Lifting the mask at Margiela
The designer made his return in 2014 as creative director of Maison Margiela, the house having remained under the direction of his design team after Martin Margiela's departure. His return to the catwalk was illustrated by an all-red collection, generating widespread enthusiasm. His contract was renewed for 2019, putting Galliano in charge of the house's womenswear, menswear, accessories and couture departments. Unlike his stressful experience at Dior, his role at Margiela shows him to be more serene, approaching his tasks with pragmatism rather than getting carried away. Observers of Galliano's creative process see an incredibly practical and focused approach emerge once the smoke had cleared. What's more, the house's revenues have increased since his arrival, while preserving its signature blend of history and innovation, deconstructing design stereotypes. For the Artisanal 2022 collection, Galliano presented a medieval gothic tale about two lovers on the run after parricide, unveiling a new motif, Sandstorming. He enlisted the help of long-time models Amber Valetta and Anna Cleveland. When he started at Margiela, the maison founder advised him to «make the house his own», advice Galliano took to heart, choosing a down-to-earth approach yet keeping a bold outlook on innovation.

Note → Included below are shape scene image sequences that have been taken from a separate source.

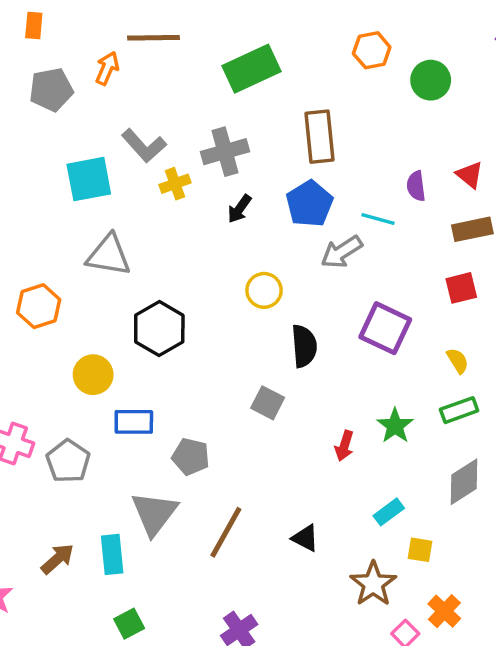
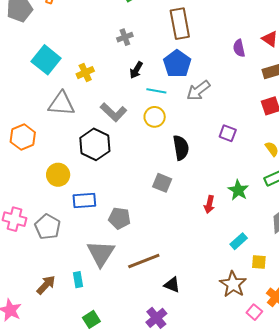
gray L-shape: (144, 146) -> (114, 112), moved
gray cross: (225, 152) -> (125, 37), size x0.6
cyan square: (89, 179) -> (46, 60), turned -36
yellow cross: (175, 184) -> (85, 73), moved
cyan line: (378, 219) -> (156, 91), moved
purple square: (385, 328) -> (228, 133), size x0.6
brown line: (226, 532) -> (144, 261), turned 44
black triangle: (305, 538) -> (172, 285), moved
cyan rectangle: (112, 554) -> (78, 280), size x0.7

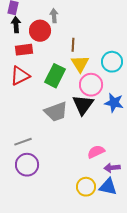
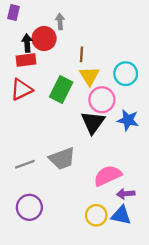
black arrow: (16, 25) -> (27, 43), moved
gray trapezoid: (56, 112) -> (62, 159), moved
pink semicircle: (96, 152) -> (108, 176), size x1.4
purple circle: (27, 165) -> (29, 207), moved

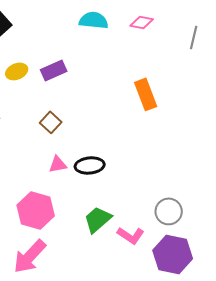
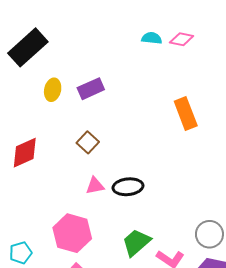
cyan semicircle: (94, 20) -> (152, 38), moved, size x0.7
yellow ellipse: (17, 71) -> (53, 90), turned -55

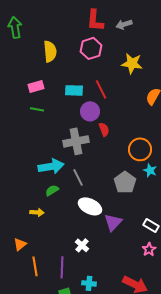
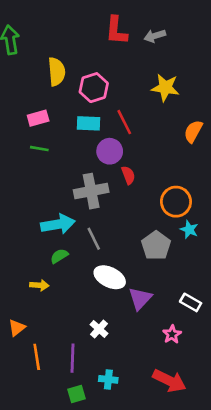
pink hexagon: (91, 48) -> (94, 88), moved
pink star: (149, 249) -> (172, 334), moved

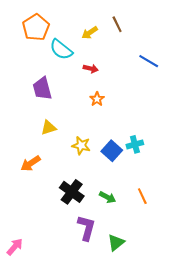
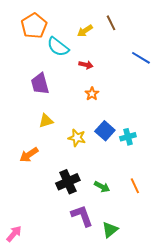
blue square: (112, 151) -> (105, 131), moved
black cross: (72, 192) -> (68, 182), turned 30
purple L-shape: (86, 228) -> (82, 216), turned -35

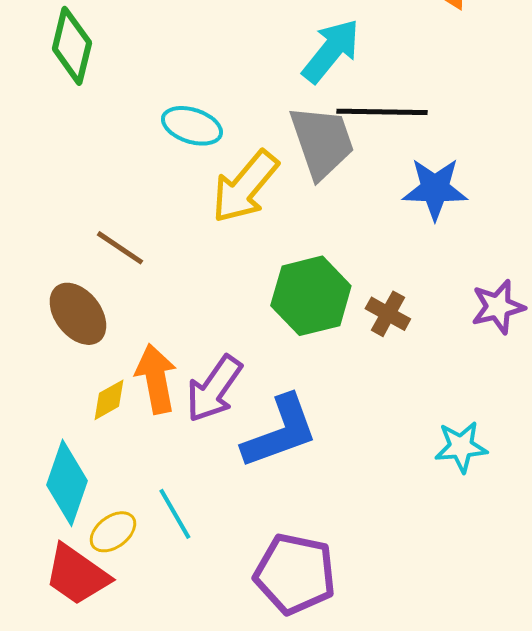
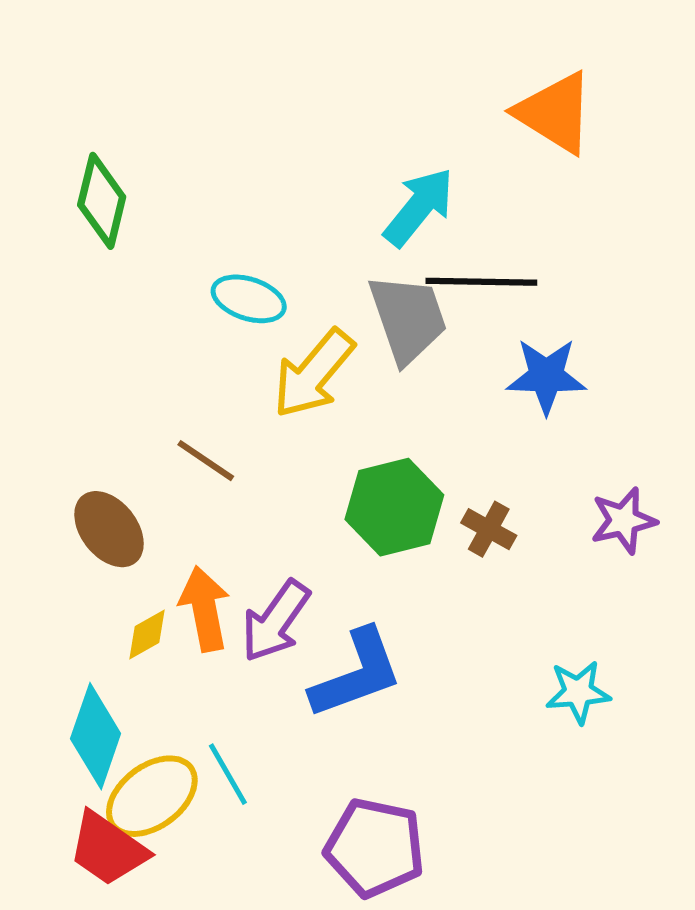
brown line: (120, 248) -> (206, 461), moved
yellow ellipse: (113, 532) -> (152, 796), size x1.6

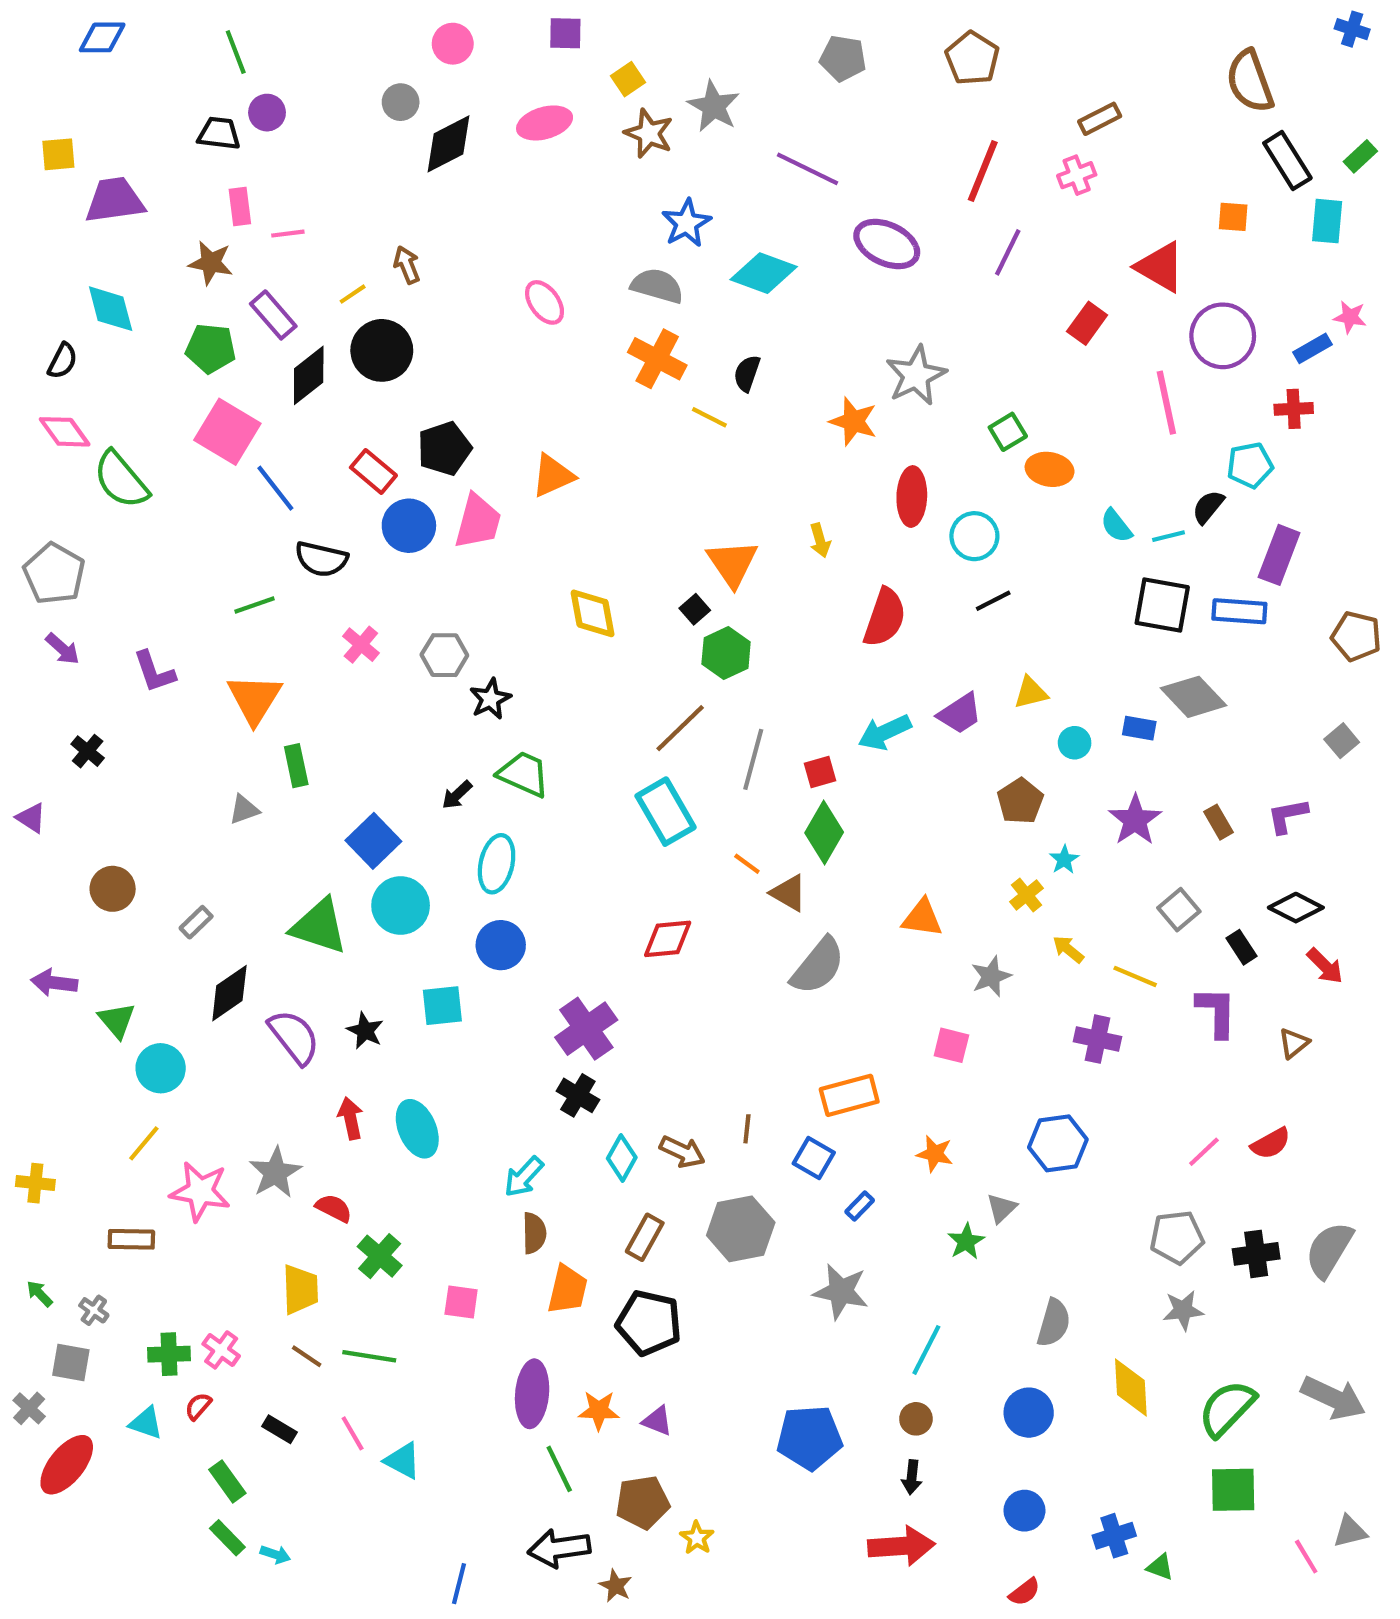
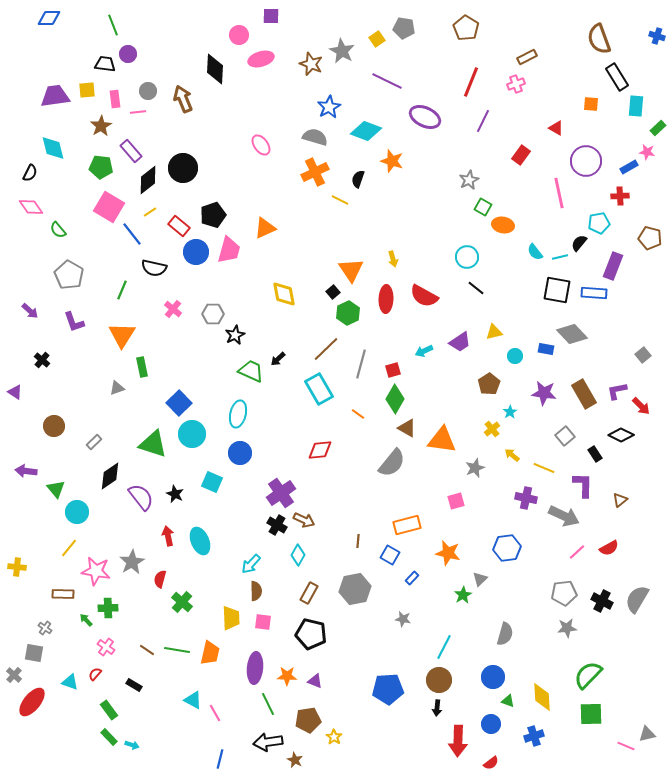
blue cross: (1352, 29) -> (657, 36), moved
pink circle: (453, 44) -> (239, 35), moved
yellow square: (628, 79) -> (377, 39), moved
gray circle: (401, 102) -> (148, 91), moved
black diamond: (449, 144) -> (215, 69), turned -60
yellow square: (58, 154) -> (87, 90), moved
green rectangle: (1360, 156) -> (658, 128), moved
brown star: (211, 263) -> (101, 126), turned 30
brown arrow: (407, 265) -> (183, 99), moved, size x1.5
red triangle: (1160, 267) -> (556, 128), size x0.6
yellow line: (353, 294) -> (150, 212), moved
orange cross: (657, 359) -> (315, 172), turned 36
gray star: (916, 375) -> (469, 180), moved, size x0.7
orange star: (853, 421) -> (392, 161), moved
green square: (1008, 432) -> (483, 207), turned -30
green semicircle: (121, 480) -> (58, 230), size x0.6
red ellipse: (912, 496) -> (386, 299), moved
gray pentagon: (54, 574) -> (69, 275), moved
black line: (993, 601) -> (476, 288), turned 66
green line: (254, 605) -> (122, 290), turned -48
red semicircle: (885, 618) -> (424, 296), turned 100
brown pentagon: (1356, 636) -> (650, 238), moved
cyan arrow: (885, 732) -> (424, 351), size x0.7
black arrow: (457, 795) -> (278, 359), moved
purple star: (1135, 820) -> (544, 393), turned -30
brown rectangle: (1219, 822) -> (584, 394), size x1.8
brown triangle: (789, 893) -> (407, 428), moved
orange triangle: (922, 918) -> (442, 440), size x1.4
red arrow: (1325, 966) -> (641, 406), moved
cyan square: (442, 1006) -> (212, 482), turned 30
pink square: (951, 1045) -> (456, 501), turned -30
brown arrow: (682, 1152) -> (304, 520), moved
orange star: (935, 1154) -> (448, 553), size x1.4
red semicircle: (334, 1208) -> (160, 579), turned -102
black cross: (1256, 1254) -> (602, 601), turned 35
yellow trapezoid: (300, 1289) -> (231, 618), moved
orange trapezoid: (567, 1289) -> (210, 653), moved
gray star: (841, 1292) -> (403, 619), size x0.6
green arrow: (40, 1294) -> (86, 620), moved
pink square: (461, 1302) -> (263, 622), moved
green cross: (169, 1354) -> (108, 608), moved
yellow diamond: (1131, 1388) -> (542, 697), moved
gray arrow: (1333, 1398) -> (564, 516), moved
brown circle: (916, 1419) -> (439, 680), size x1.6
pink line: (353, 1433) -> (215, 713), moved
red arrow: (901, 1546) -> (458, 741), moved, turned 96
pink line: (1306, 1557) -> (626, 746), turned -36
green triangle: (1160, 1567) -> (508, 701), moved

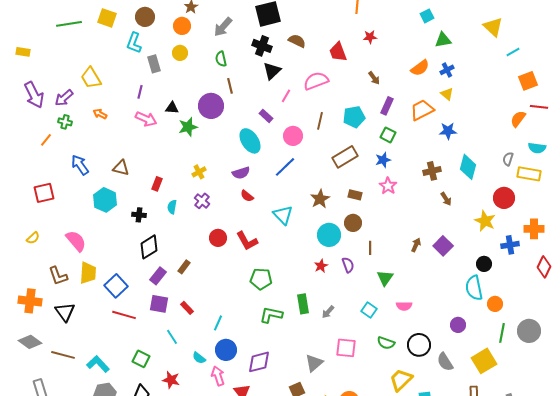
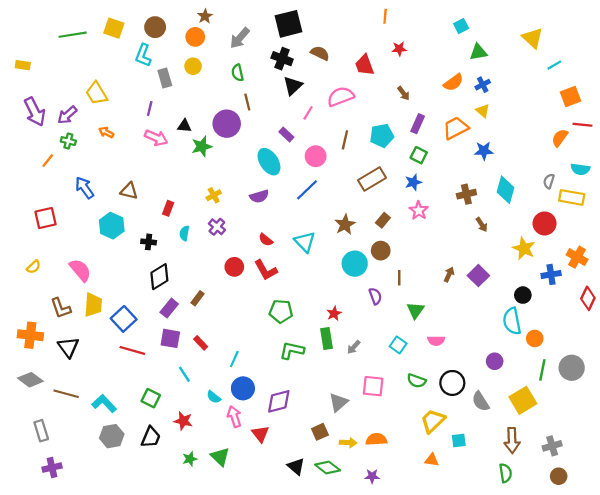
brown rectangle: (355, 195) -> (383, 220), turned -64
red semicircle: (247, 196) -> (266, 240), moved
orange cross: (534, 229) -> (577, 257), turned 30
red star: (321, 266) -> (334, 314), moved

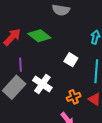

The designer is currently the subject of a documentary by Kevin Macdonald: High & Low - John Galliano. In the age of cancel culture, of which Galliano's story is perhaps one of the earliest examples, the director explores notions of forgiveness, redemption and atonement with the designer. According to the director, when asked why he agreed to take part in the film, the designer explained: «I'm not making the film because I want to be forgiven. I'm making the film to be understood a little better». So we see that the designer is not so much concerned with the optics or repetition of the events that led to his dismissal, but rather seeks to lift the mysterious cloud that protected him, while subjecting it to scrutiny. He says: «I now understand that I had no choice but to follow this path and stumble. It was a message sent by God. We are like children, we need to fall to learn.»